Today is the three-year anniversary of TARP, the $700 billion bank bailout passed at the height of the financial crisis in 2008. Even though no one actually liked TARP, including the Congress who voted for it, it is credited with saving our nation from financial collapse. However, three years after the banks received their bailout, the American people never got theirs. Every day, it becomes clearer that we have not learned from the mistakes of Wall Street and the Big Banks that led to the crisis, especially as Financial Reform legislation continues to be gutted piece by piece.
Instead of calling for greater transparency and accountability on behalf of the financial institutions, we hear the Tea Party drumbeat of de-regulation and the sounds of teachers and unions being blamed for the financial crisis.
Instead of looking for scapegoats, we should remember our history and the reasons why we set up a government to help restrain the greed of the businesses who control our economy. It was not too long ago that children as young as five were sent out to either work, or just sent away because their parents could not afford to keep them. Many were sent to orphanages or just out into the streets to fend for themselves. It was this abuse of children that led to the passage of laws that mandated age limits for work and compulsory school attendance laws.
Are these like the kind of regulations that Tea Partiers want to eliminate? Are “job creators” missing out on part of the work force that could help their bottom line? These rules and regulations were not superfluous. Neither were the regulations and worker protections that came out of Triangle Shirtwaist fire. They were hard fought victories and were responses to horrendous conditions.
Remember, Ida Tarbell, Upton Sinclair, Ray Standard Baker, Lincoln Steffins, and others who called our attention to serious problems in our society and nation that needed Federal Governmental intervention. Labor leaders like Samuel Gompers, Eugene Debs, John L. Lewis, who defended the rights of workers to safe jobs and living wages. We seem to forget, that in the 19th century when the United States entered it’s Industrial Revolution the coal industry, steel industry and railroads were developed on the back of millions of workers.

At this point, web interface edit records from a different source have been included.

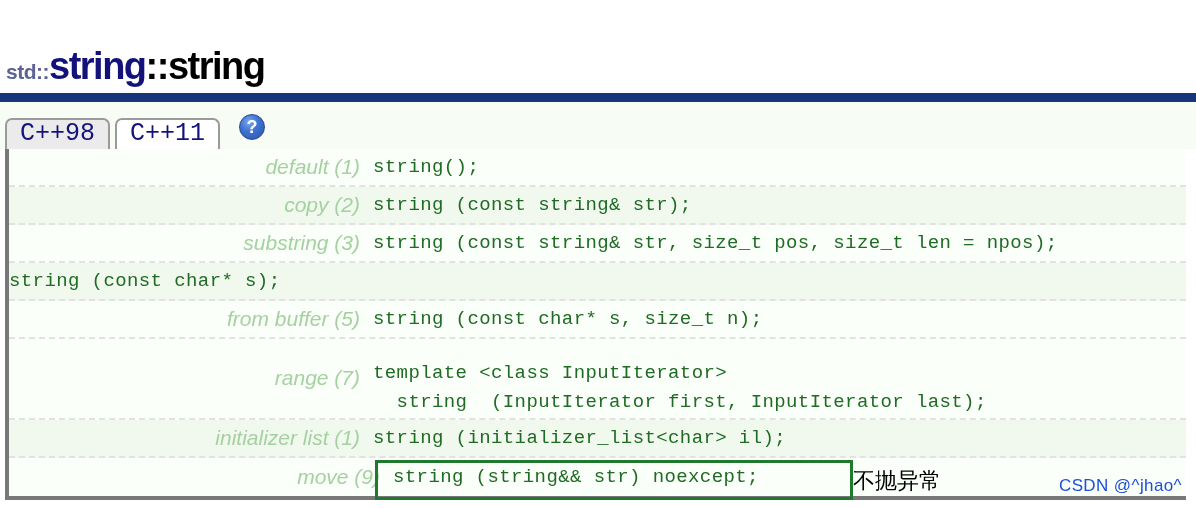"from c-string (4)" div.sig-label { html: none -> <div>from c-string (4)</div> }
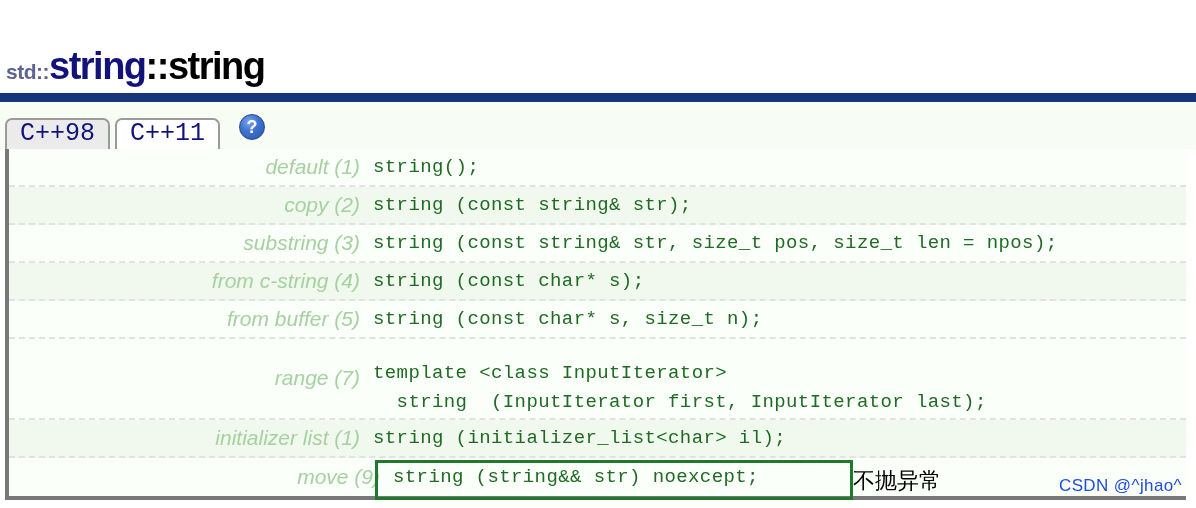"move (9)" .sig-row:last-child { padding-left: 20px -> none }
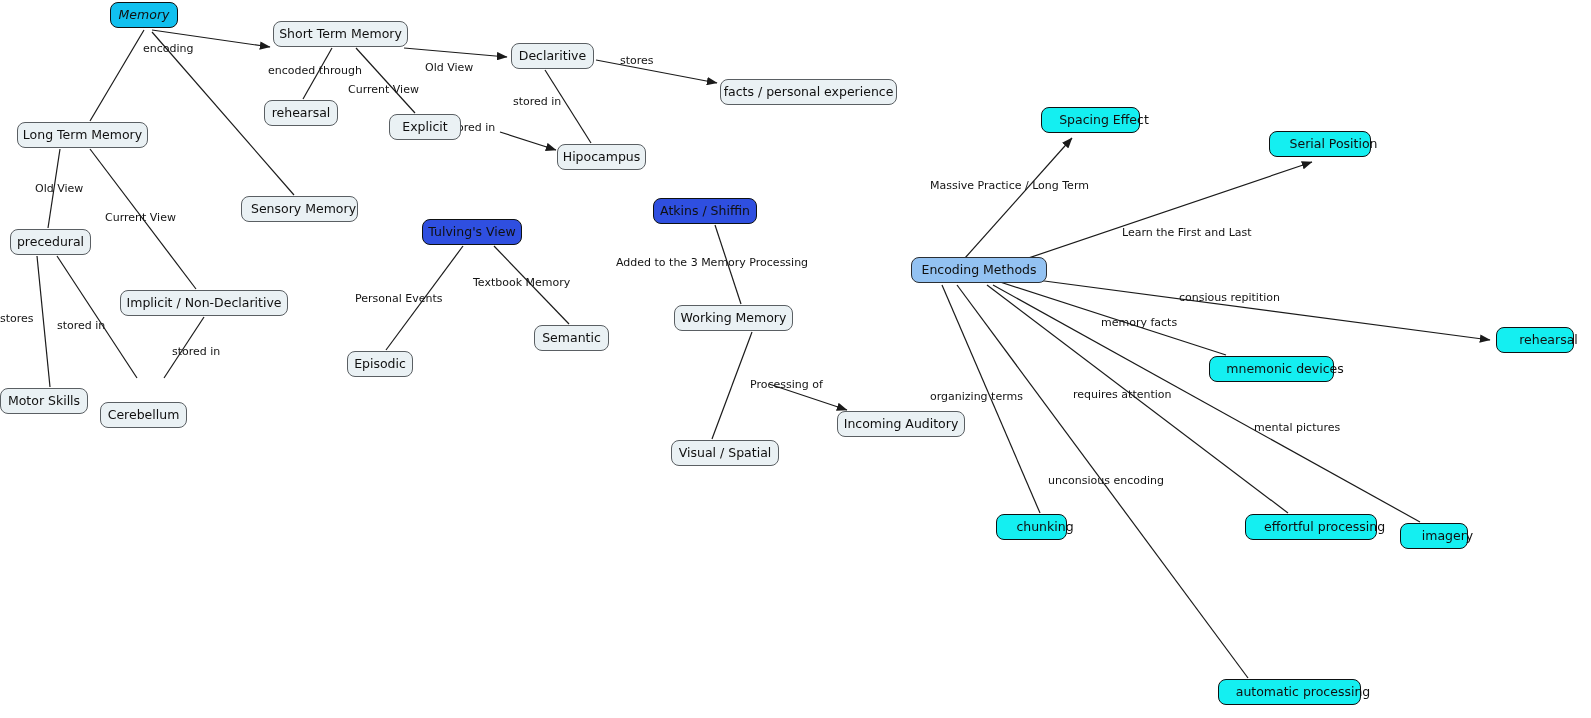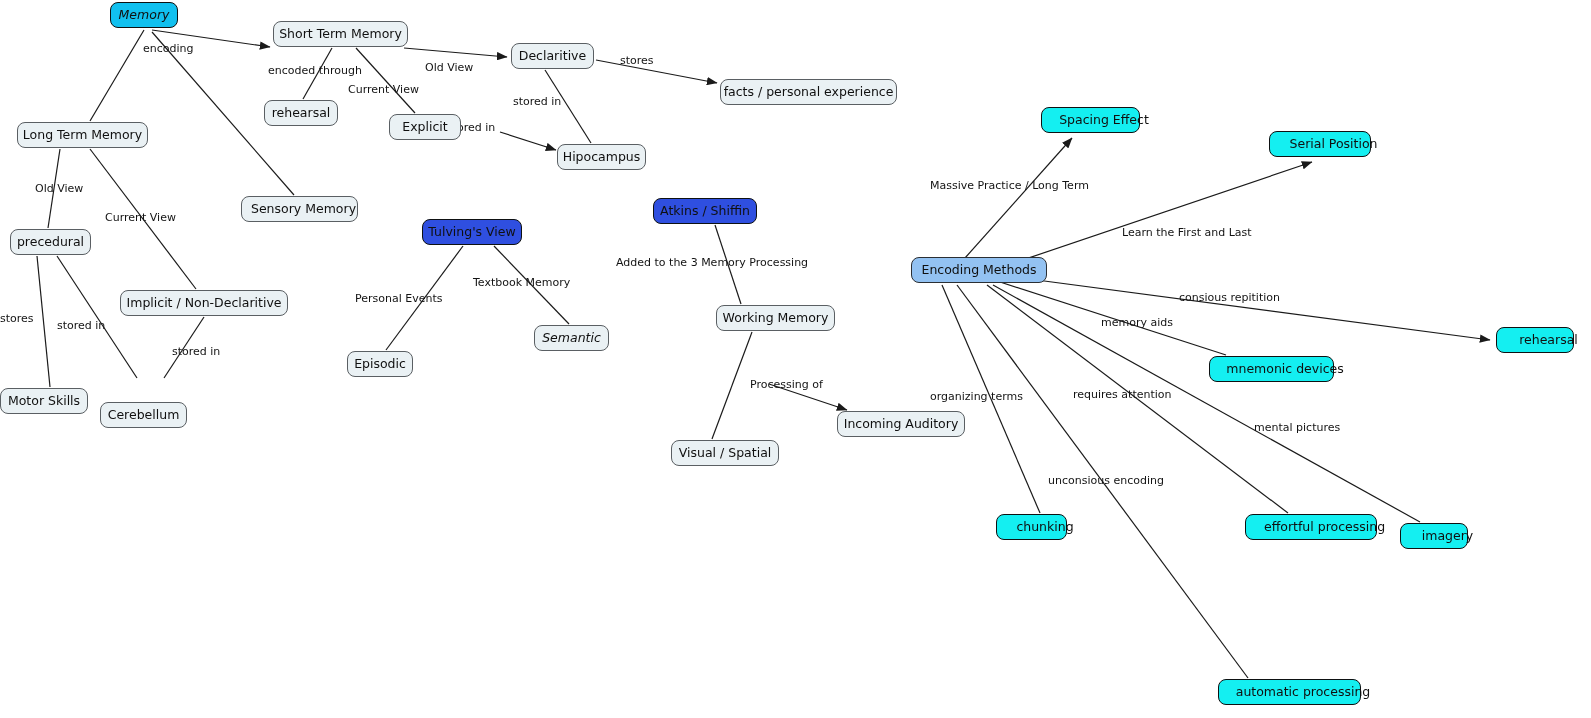"Working Memory" div.node { margin-left: 42px -> none }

Also remember that the railroads were built by imported Chinese laborers, many who were deported after we were finished with them.
I find it ironic that individuals today, want to forget what their forefathers did to make this country great. Remember the many thousands who died between 1861 and 1865 to make this one nation and to end the scourge of slavery. We also forget just how important the social safety in cushioning the blows of our boom and bust economy. And most jarringly, we forget just how greedy some companies have acted in the past. The fact that many companies can make their product cheaper in a third world country means a tremendous loss of Americans jobs. And as long as the government gives them tax credits to send our jobs overseas—the practice will continue.
Everyone seems to forget that this country is not the creation of wealth. This country allows for the creation of wealth through the various regulations and laws that protect property and life, and those are not the sole ownership of anyone. L’est we forget that empowering a democratic government to regulate business within reason, is the only way for wealth to not steamroll the other 98 percent of us.
Ken Ehrenthal is a member of the South Hampton Roads chapter of Virginia Organizing. He is a retired high school history teacher and spends his time advocating for workers’ rights and a variety of social issues.